JAKARTA, KOMPAS.com - Rel trem kuno yang ditemukan di proyek MRT di Kawasan Harmoni Jakarta Pusat telah dioperasikan sejak abad ke-18.
Arkeolog dari Universitas Indonesia Charunia Arni Listiya menjelaskan, rel trem yang baru ditemukan itu sudah digunakan sejak zaman kolonial Belanda.
Rel trem itu bertama kali beroperasi pada tahun 1869.
Rute yang dilalui trem saat itu adalah Kota Tua sampai Harmoni, Batavia (Jakarta saat ini). Rute tersebut dikenal dengan nama Weltevreden pada saat itu.
“Ide pembangunan rel trem tercetus pada tahun 1860, kemudian izin pembangunan keluar tahun 1866 dan tiga tahun berselang tepatnya tahun 1869, rel trem mulai beroperasi di Batavia,” kata arkeolog yang akrab disapa Lisa itu saat dijumpai di lokasi rel trem kuno, Rabu (16/11/2022).
Lisa menjelaskan, awalnya trem tidak langsung berbentuk kereta dengan lokomotif dan gerbong seperti yang ada saat ini.
Saat itu, pertama kali trem hadir dengan bentuk satu gerbong terbuka dengan panjang berkisar 2-3 meter yang ditarik oleh kuda.
Trem kuda mirip dengan delman, tetapi ada gerbong dan jalur rel kereta untuk membuat roda-roda gerbong bergerak saat ditarik oleh kuda.
“Saat itu (trem kuda) banyak protes dari masyarakat, karena beban yang ditarik oleh kuda terlalu berat, sehingga banyak kuda yang mati,” kata Lisa.
Alasan protes masyarakat berikutnya agar trem kuda dihentikan yakni harga kuda yang cukup mahal, baik untuk operasional trem, makan dan perawatannya.
Ditambah lagi dengan sikap orang-orang Eropa kelas atas yang kerap risih naik trem kuda dengan gerbong yang tidak dipisah dengan orang-orang dari golongan, suku dan ras berbeda.
“Kemudian kota (Batavia) juga menjadi kotor, karena kuda buang hajat sembarangan, termasuk di jalur tremnya,” ucap dia.
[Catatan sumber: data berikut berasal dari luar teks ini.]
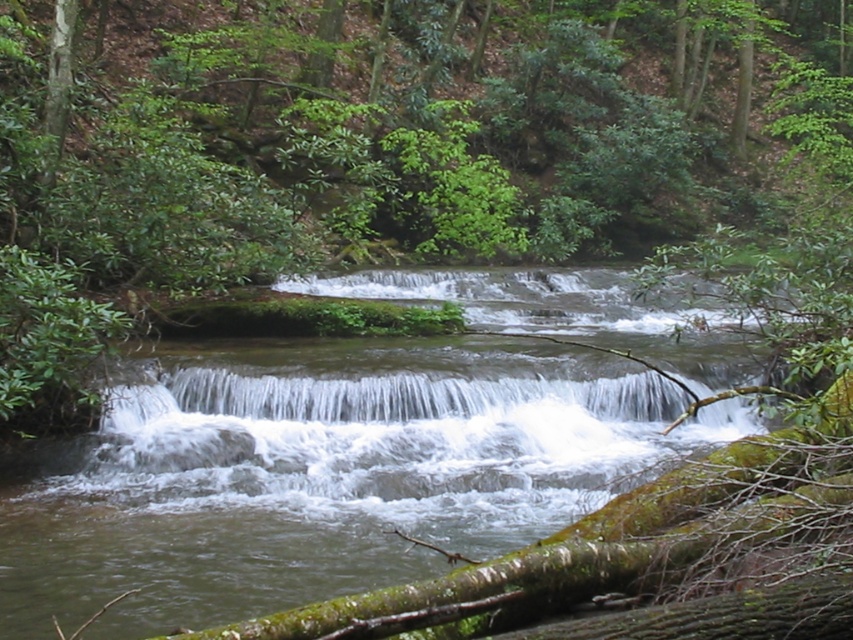
Question: Is clear water at center to the right of white frothy water at center from the viewer's perspective?

Choices:
 (A) no
 (B) yes

Answer: (B)

Question: Is clear water at center to the right of white frothy water at center from the viewer's perspective?

Choices:
 (A) yes
 (B) no

Answer: (A)

Question: Which of the following is the closest to the observer?

Choices:
 (A) white frothy water at center
 (B) clear water at center

Answer: (A)

Question: Does clear water at center lie in front of white frothy water at center?

Choices:
 (A) no
 (B) yes

Answer: (A)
Akibat berbagai protes tersebut, akhirnya tercetuslah ide dari koloni Belanda untuk menggantikan trem kuda menjadi trem bertenaga uap.
Gerbong trem pun ditarik dengan kepala kereta api atau lokomotif.
Mereka pun mengganti batang rel trem dengan menyesuaikan kebutuhan gerak lokomotif dan gerbong-gerbong yang akan digunakan.
Kemudian, pada 1898, batang rel trem sudah mulai disuplai dengan batang rel uap. Lokomotifnya saat itu didatangkan dari Jerman, sementara gerbong trem didatangkan dari Belgia dan Belanda.
Pada saat operasi rel trem uap, gerbong pengangkut orang dibagi menjadi tiga kelas, dengan harga tiket yang berbeda-beda.
Gerbong kelas 1 dikhususkan untuk orang-orang Eropa. Gerbong kelas 2 diperuntukan bagi orang Eropa kelas 2 dan Asia Timur.
Sedangkan, gerbong kelas 3 baru diperbolehkan untuk mengangkut pribumi.
Akan tetapi dalam perjalanannya, lokomotif trem uap yang didatangkan dari Jerman cukup berpolemik.
Ketel uap kerap dingin di musim hujan dan sering mogok. Serta, pada saat pengisian uap tenaga tinggi di depo-depo pengisian bahan bakar sering terjadi ledakan.
“Akhirnya pemerintah Belanda sepakat dengan operatornya untuk mengganti rel trem uap dengan rel trem listrik,” kata dia.
“Dan rel trem listrik itu yang sekarang kita temukan di Kawasan Harmoni, Sawah Besar, Mangga Besar dan mungkin di pintu besar selatan Glodok itu sisanya dari rel trem listik,” tambah dia.
Rel trem bekas peninggalan kolonial Belanda ditemukan dalam proyek pembangunan mass rapid transit (MRT) Jakarta fase 2A CP 202.
Proyek ini berada di Jalan Pembangunan I, Gambir, Jakarta Pusat, Kamis (10/11/2022).
Proyek CP 202 itu merupakan salah satu segmen pekerjaan konstruksi MRT Jakarta fase 2A dengan cakupan pembangunan Stasiun Harmoni, Sawah Besar, dan Mangga Besar.
MRT Jakarta mengerjakan terowongan bawah tanah dimulai dari Harmoni sampai Mangga Besar dengan panjang keseluruhan 1,8 kilometer (terowongan dan stasiun).